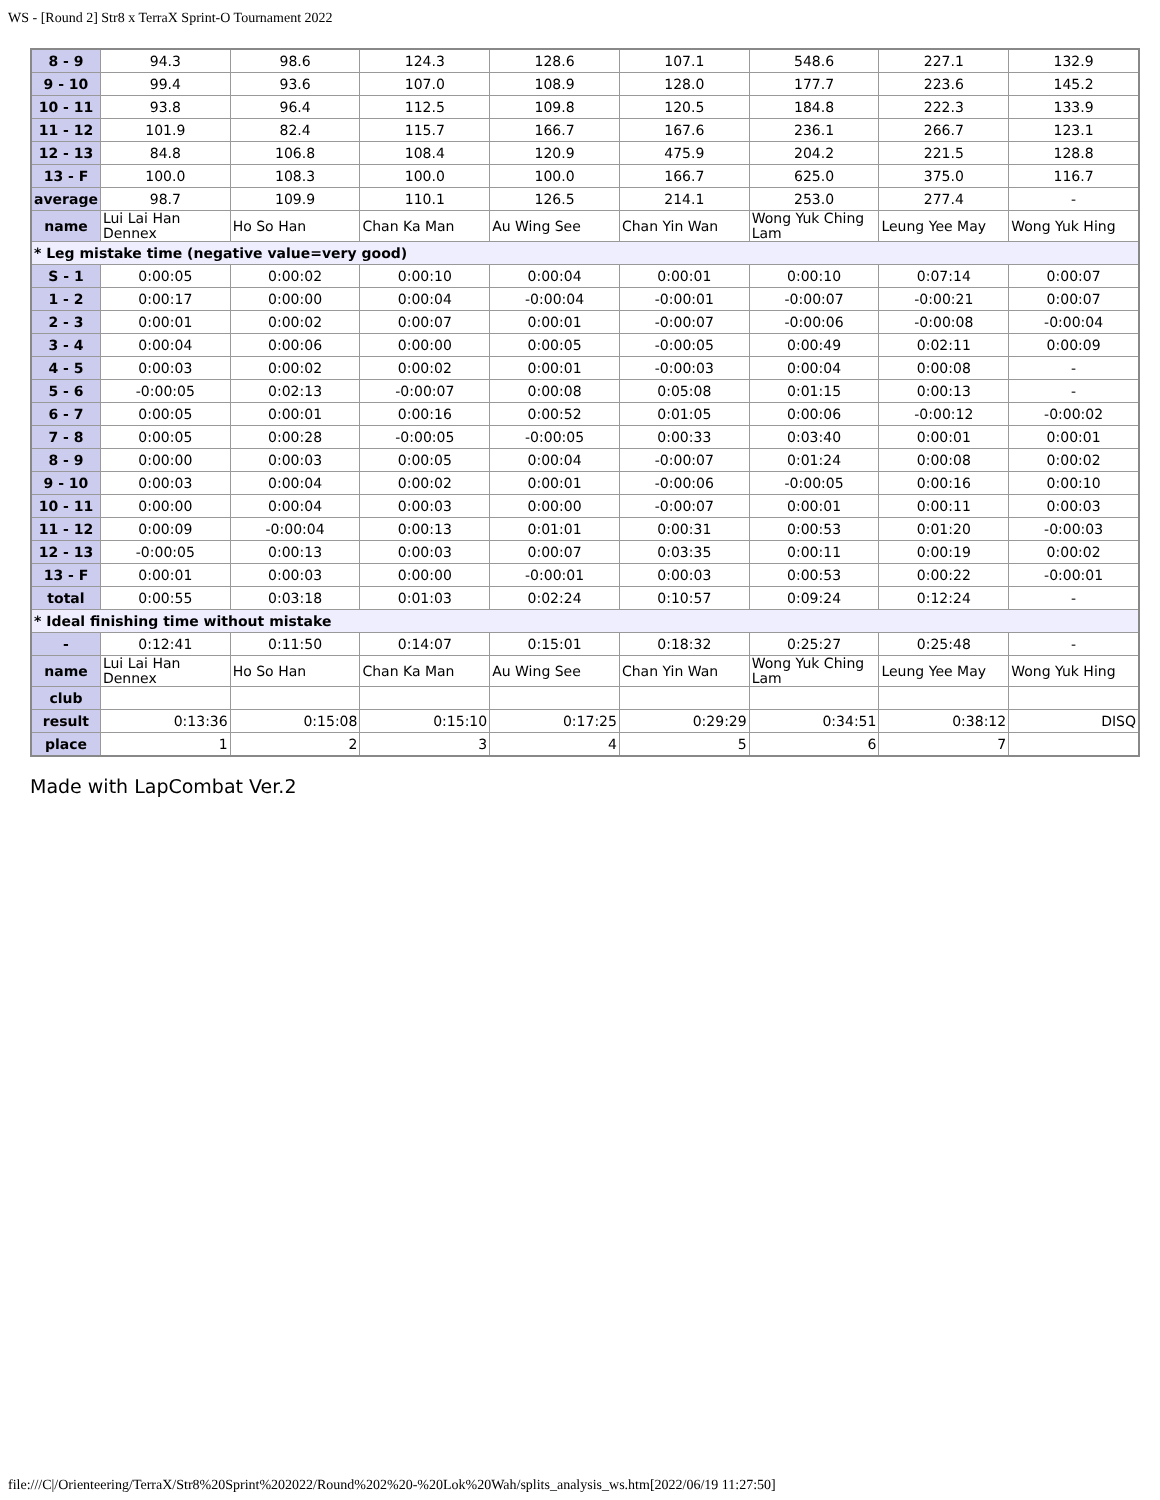WS - [Round 2] Str8 x TerraX Sprint-O Tournament 2022
| 8 - 9 | 94.3 | 98.6 | 124.3 | 128.6 | 107.1 | 548.6 | 227.1 | 132.9 |
| 9 - 10 | 99.4 | 93.6 | 107.0 | 108.9 | 128.0 | 177.7 | 223.6 | 145.2 |
| 10 - 11 | 93.8 | 96.4 | 112.5 | 109.8 | 120.5 | 184.8 | 222.3 | 133.9 |
| 11 - 12 | 101.9 | 82.4 | 115.7 | 166.7 | 167.6 | 236.1 | 266.7 | 123.1 |
| 12 - 13 | 84.8 | 106.8 | 108.4 | 120.9 | 475.9 | 204.2 | 221.5 | 128.8 |
| 13 - F | 100.0 | 108.3 | 100.0 | 100.0 | 166.7 | 625.0 | 375.0 | 116.7 |
| average | 98.7 | 109.9 | 110.1 | 126.5 | 214.1 | 253.0 | 277.4 | - |
| name | Lui Lai Han Dennex | Ho So Han | Chan Ka Man | Au Wing See | Chan Yin Wan | Wong Yuk Ching Lam | Leung Yee May | Wong Yuk Hing |
| * Leg mistake time (negative value=very good) | | | | | | | | |
| S - 1 | 0:00:05 | 0:00:02 | 0:00:10 | 0:00:04 | 0:00:01 | 0:00:10 | 0:07:14 | 0:00:07 |
| 1 - 2 | 0:00:17 | 0:00:00 | 0:00:04 | -0:00:04 | -0:00:01 | -0:00:07 | -0:00:21 | 0:00:07 |
| 2 - 3 | 0:00:01 | 0:00:02 | 0:00:07 | 0:00:01 | -0:00:07 | -0:00:06 | -0:00:08 | -0:00:04 |
| 3 - 4 | 0:00:04 | 0:00:06 | 0:00:00 | 0:00:05 | -0:00:05 | 0:00:49 | 0:02:11 | 0:00:09 |
| 4 - 5 | 0:00:03 | 0:00:02 | 0:00:02 | 0:00:01 | -0:00:03 | 0:00:04 | 0:00:08 | - |
| 5 - 6 | -0:00:05 | 0:02:13 | -0:00:07 | 0:00:08 | 0:05:08 | 0:01:15 | 0:00:13 | - |
| 6 - 7 | 0:00:05 | 0:00:01 | 0:00:16 | 0:00:52 | 0:01:05 | 0:00:06 | -0:00:12 | -0:00:02 |
| 7 - 8 | 0:00:05 | 0:00:28 | -0:00:05 | -0:00:05 | 0:00:33 | 0:03:40 | 0:00:01 | 0:00:01 |
| 8 - 9 | 0:00:00 | 0:00:03 | 0:00:05 | 0:00:04 | -0:00:07 | 0:01:24 | 0:00:08 | 0:00:02 |
| 9 - 10 | 0:00:03 | 0:00:04 | 0:00:02 | 0:00:01 | -0:00:06 | -0:00:05 | 0:00:16 | 0:00:10 |
| 10 - 11 | 0:00:00 | 0:00:04 | 0:00:03 | 0:00:00 | -0:00:07 | 0:00:01 | 0:00:11 | 0:00:03 |
| 11 - 12 | 0:00:09 | -0:00:04 | 0:00:13 | 0:01:01 | 0:00:31 | 0:00:53 | 0:01:20 | -0:00:03 |
| 12 - 13 | -0:00:05 | 0:00:13 | 0:00:03 | 0:00:07 | 0:03:35 | 0:00:11 | 0:00:19 | 0:00:02 |
| 13 - F | 0:00:01 | 0:00:03 | 0:00:00 | -0:00:01 | 0:00:03 | 0:00:53 | 0:00:22 | -0:00:01 |
| total | 0:00:55 | 0:03:18 | 0:01:03 | 0:02:24 | 0:10:57 | 0:09:24 | 0:12:24 | - |
| * Ideal finishing time without mistake | | | | | | | | |
| - | 0:12:41 | 0:11:50 | 0:14:07 | 0:15:01 | 0:18:32 | 0:25:27 | 0:25:48 | - |
| name | Lui Lai Han Dennex | Ho So Han | Chan Ka Man | Au Wing See | Chan Yin Wan | Wong Yuk Ching Lam | Leung Yee May | Wong Yuk Hing |
| club | | | | | | | | |
| result | 0:13:36 | 0:15:08 | 0:15:10 | 0:17:25 | 0:29:29 | 0:34:51 | 0:38:12 | DISQ |
| place | 1 | 2 | 3 | 4 | 5 | 6 | 7 | |
Made with LapCombat Ver.2
file:///C|/Orienteering/TerraX/Str8%20Sprint%202022/Round%202%20-%20Lok%20Wah/splits_analysis_ws.htm[2022/06/19 11:27:50]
________________
* What to work on
Each entry is to be written out again word for word, and any pictures are to be omitted.

* Response area
WS - [Round 2] Str8 x TerraX Sprint-O Tournament 2022
| 8 - 9 | 94.3 | 98.6 | 124.3 | 128.6 | 107.1 | 548.6 | 227.1 | 132.9 |
| 9 - 10 | 99.4 | 93.6 | 107.0 | 108.9 | 128.0 | 177.7 | 223.6 | 145.2 |
| 10 - 11 | 93.8 | 96.4 | 112.5 | 109.8 | 120.5 | 184.8 | 222.3 | 133.9 |
| 11 - 12 | 101.9 | 82.4 | 115.7 | 166.7 | 167.6 | 236.1 | 266.7 | 123.1 |
| 12 - 13 | 84.8 | 106.8 | 108.4 | 120.9 | 475.9 | 204.2 | 221.5 | 128.8 |
| 13 - F | 100.0 | 108.3 | 100.0 | 100.0 | 166.7 | 625.0 | 375.0 | 116.7 |
| average | 98.7 | 109.9 | 110.1 | 126.5 | 214.1 | 253.0 | 277.4 | - |
| name | Lui Lai Han Dennex | Ho So Han | Chan Ka Man | Au Wing See | Chan Yin Wan | Wong Yuk Ching Lam | Leung Yee May | Wong Yuk Hing |
| * Leg mistake time (negative value=very good) | | | | | | | | |
| S - 1 | 0:00:05 | 0:00:02 | 0:00:10 | 0:00:04 | 0:00:01 | 0:00:10 | 0:07:14 | 0:00:07 |
| 1 - 2 | 0:00:17 | 0:00:00 | 0:00:04 | -0:00:04 | -0:00:01 | -0:00:07 | -0:00:21 | 0:00:07 |
| 2 - 3 | 0:00:01 | 0:00:02 | 0:00:07 | 0:00:01 | -0:00:07 | -0:00:06 | -0:00:08 | -0:00:04 |
| 3 - 4 | 0:00:04 | 0:00:06 | 0:00:00 | 0:00:05 | -0:00:05 | 0:00:49 | 0:02:11 | 0:00:09 |
| 4 - 5 | 0:00:03 | 0:00:02 | 0:00:02 | 0:00:01 | -0:00:03 | 0:00:04 | 0:00:08 | - |
| 5 - 6 | -0:00:05 | 0:02:13 | -0:00:07 | 0:00:08 | 0:05:08 | 0:01:15 | 0:00:13 | - |
| 6 - 7 | 0:00:05 | 0:00:01 | 0:00:16 | 0:00:52 | 0:01:05 | 0:00:06 | -0:00:12 | -0:00:02 |
| 7 - 8 | 0:00:05 | 0:00:28 | -0:00:05 | -0:00:05 | 0:00:33 | 0:03:40 | 0:00:01 | 0:00:01 |
| 8 - 9 | 0:00:00 | 0:00:03 | 0:00:05 | 0:00:04 | -0:00:07 | 0:01:24 | 0:00:08 | 0:00:02 |
| 9 - 10 | 0:00:03 | 0:00:04 | 0:00:02 | 0:00:01 | -0:00:06 | -0:00:05 | 0:00:16 | 0:00:10 |
| 10 - 11 | 0:00:00 | 0:00:04 | 0:00:03 | 0:00:00 | -0:00:07 | 0:00:01 | 0:00:11 | 0:00:03 |
| 11 - 12 | 0:00:09 | -0:00:04 | 0:00:13 | 0:01:01 | 0:00:31 | 0:00:53 | 0:01:20 | -0:00:03 |
| 12 - 13 | -0:00:05 | 0:00:13 | 0:00:03 | 0:00:07 | 0:03:35 | 0:00:11 | 0:00:19 | 0:00:02 |
| 13 - F | 0:00:01 | 0:00:03 | 0:00:00 | -0:00:01 | 0:00:03 | 0:00:53 | 0:00:22 | -0:00:01 |
| total | 0:00:55 | 0:03:18 | 0:01:03 | 0:02:24 | 0:10:57 | 0:09:24 | 0:12:24 | - |
| * Ideal finishing time without mistake | | | | | | | | |
| - | 0:12:41 | 0:11:50 | 0:14:07 | 0:15:01 | 0:18:32 | 0:25:27 | 0:25:48 | - |
| name | Lui Lai Han Dennex | Ho So Han | Chan Ka Man | Au Wing See | Chan Yin Wan | Wong Yuk Ching Lam | Leung Yee May | Wong Yuk Hing |
| club | | | | | | | | |
| result | 0:13:36 | 0:15:08 | 0:15:10 | 0:17:25 | 0:29:29 | 0:34:51 | 0:38:12 | DISQ |
| place | 1 | 2 | 3 | 4 | 5 | 6 | 7 | |
Made with LapCombat Ver.2
file:///C|/Orienteering/TerraX/Str8%20Sprint%202022/Round%202%20-%20Lok%20Wah/splits_analysis_ws.htm[2022/06/19 11:27:50]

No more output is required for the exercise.